Task details: Locate the line that contains "right shoulder: (233, 484)" in the entries below, then repeat it and every following line through the line that contains "left back paw: (363, 585)", exactly, and no others.

Information shown:

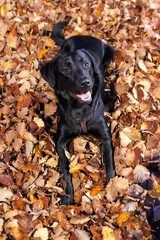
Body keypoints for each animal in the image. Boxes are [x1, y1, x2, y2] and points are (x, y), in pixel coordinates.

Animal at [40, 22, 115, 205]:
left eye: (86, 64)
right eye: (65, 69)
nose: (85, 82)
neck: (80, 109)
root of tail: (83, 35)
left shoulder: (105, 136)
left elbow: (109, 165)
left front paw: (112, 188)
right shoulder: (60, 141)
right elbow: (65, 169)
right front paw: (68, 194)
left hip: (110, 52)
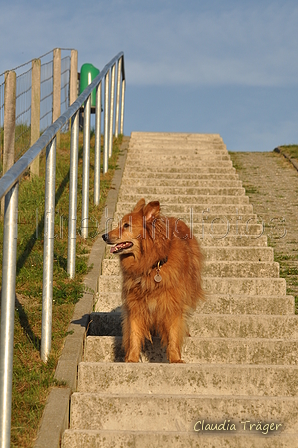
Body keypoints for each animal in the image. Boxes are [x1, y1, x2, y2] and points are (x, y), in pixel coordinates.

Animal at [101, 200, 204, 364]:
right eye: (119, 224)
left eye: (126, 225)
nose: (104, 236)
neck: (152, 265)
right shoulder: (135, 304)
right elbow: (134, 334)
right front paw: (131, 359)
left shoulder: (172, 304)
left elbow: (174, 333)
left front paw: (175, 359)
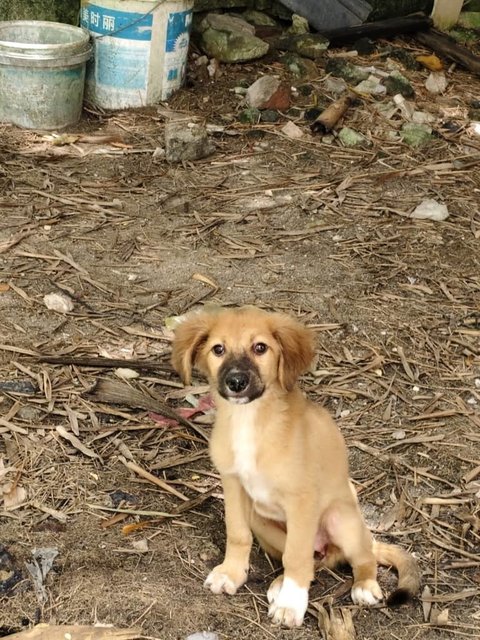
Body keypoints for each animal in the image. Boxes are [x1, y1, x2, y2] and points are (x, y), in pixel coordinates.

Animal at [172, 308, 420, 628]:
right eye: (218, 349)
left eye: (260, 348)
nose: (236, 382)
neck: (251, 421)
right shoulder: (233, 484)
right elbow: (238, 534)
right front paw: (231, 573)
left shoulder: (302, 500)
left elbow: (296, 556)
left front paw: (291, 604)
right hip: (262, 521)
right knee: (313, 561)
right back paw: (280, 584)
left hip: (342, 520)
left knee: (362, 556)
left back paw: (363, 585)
...
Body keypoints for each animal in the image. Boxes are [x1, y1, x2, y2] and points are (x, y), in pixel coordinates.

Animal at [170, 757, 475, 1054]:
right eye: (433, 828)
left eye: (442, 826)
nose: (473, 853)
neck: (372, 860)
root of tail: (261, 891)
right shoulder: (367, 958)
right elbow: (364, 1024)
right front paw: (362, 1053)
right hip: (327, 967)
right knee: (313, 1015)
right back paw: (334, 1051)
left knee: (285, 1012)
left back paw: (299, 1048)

Answer space:
right shoulder: (233, 484)
right elbow: (238, 534)
right front paw: (231, 573)
left shoulder: (302, 500)
left elbow: (296, 556)
left front paw: (291, 604)
right hip: (262, 521)
right knee: (313, 561)
right back paw: (280, 584)
left hip: (342, 520)
left knee: (362, 556)
left back paw: (363, 585)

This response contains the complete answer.